Journal of Proteomics & Bioinformatics

Journal of Proteomics & Bioinformatics
Open Access

ISSN: 0974-276X

+44 1223 790975


Feature Selection using Bootstrapped ROC Curves

Ping Xu, Xiang Liu, David Hadley, Shuai Huang, Jeffrey Krischer and Craig Beam

Background: In modeling a N by m data matrix, i.e. N samples on a m dimensional space, the issue arises when m is bigger than N. The sample size cannot be increased, especially in medical research, due to the limited number of diseased subjects. Feature selection is often used to select a subset of relevant m variables, often lower than N, for use in model construction.

Method: A multiple step bootstrap method is proposed to quantify relevance of candidate predictors with the outcome based on their areas under the Receiver Operating Characteristic curve (ROCAUCs) from bootstrap resamples and then select only significant variables, which meet pre-specified criteria, as a feature selection process.

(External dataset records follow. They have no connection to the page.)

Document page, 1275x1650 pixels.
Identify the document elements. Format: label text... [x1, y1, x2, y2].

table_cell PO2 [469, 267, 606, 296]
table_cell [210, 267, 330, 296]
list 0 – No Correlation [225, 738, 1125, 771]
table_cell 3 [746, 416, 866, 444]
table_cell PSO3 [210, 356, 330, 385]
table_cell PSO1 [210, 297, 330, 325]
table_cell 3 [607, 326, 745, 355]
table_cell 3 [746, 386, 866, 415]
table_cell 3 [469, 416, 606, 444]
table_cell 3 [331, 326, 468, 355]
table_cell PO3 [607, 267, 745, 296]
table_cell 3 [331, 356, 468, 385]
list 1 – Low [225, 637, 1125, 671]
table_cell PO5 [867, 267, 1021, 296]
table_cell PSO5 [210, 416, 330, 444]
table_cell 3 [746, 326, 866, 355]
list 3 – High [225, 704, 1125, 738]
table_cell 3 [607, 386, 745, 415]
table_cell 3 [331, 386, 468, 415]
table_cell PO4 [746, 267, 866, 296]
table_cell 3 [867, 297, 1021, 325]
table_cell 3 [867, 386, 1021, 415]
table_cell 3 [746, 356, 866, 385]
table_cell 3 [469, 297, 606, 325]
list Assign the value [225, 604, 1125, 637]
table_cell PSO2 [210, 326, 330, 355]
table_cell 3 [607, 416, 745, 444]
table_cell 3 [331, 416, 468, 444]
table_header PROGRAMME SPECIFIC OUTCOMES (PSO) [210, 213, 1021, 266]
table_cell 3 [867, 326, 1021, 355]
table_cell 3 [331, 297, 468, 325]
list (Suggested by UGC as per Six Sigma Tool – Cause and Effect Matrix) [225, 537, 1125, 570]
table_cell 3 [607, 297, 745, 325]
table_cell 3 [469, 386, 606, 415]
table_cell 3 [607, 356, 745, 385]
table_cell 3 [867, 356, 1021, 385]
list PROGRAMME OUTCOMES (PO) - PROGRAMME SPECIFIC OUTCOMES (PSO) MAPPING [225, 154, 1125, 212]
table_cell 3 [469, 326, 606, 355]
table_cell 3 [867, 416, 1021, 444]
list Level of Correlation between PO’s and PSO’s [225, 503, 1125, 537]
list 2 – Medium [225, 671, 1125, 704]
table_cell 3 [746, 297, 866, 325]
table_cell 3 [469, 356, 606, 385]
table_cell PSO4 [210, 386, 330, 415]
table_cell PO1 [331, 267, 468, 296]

Results: Extensive simulation was conducted using thousands of predictor variables and 5 levels of prediction ability between the true predictor and the outcome. The results from the simulation data indicate that the mean of ROCAUCs from bootstrap samples is close to the true ROCAUC. Even with only 30 cases and 30 controls, 25 out of 25 listed predictor variables provide the correct level of classification ability by using mean of bootstrapped ROCAUCs. The proposed bootstrapped ROCAUCs method outperforms the single ROCAUC. The standard error of mean of bootstrapped ROCAUCs was 20% to 50% smaller than the standard error of the single ROCAUC estimate from the original sample. An illustrative example is presented to apply the proposed methodology to identify the gene expressions that could predict clinical survival in breast cancer patients, using the Van’t Veer study’s breast cancer data.

Conclusion: We conclude that the bootstrapped ROCAUCs methodology is intuitive and attractive for use in feature selection problems when the goals of the study are to identify important predictors and to provide insight regarding the discriminative or predictive ability of individual predictor variables. Such goals are common among microarray studies and new biomarker discovery.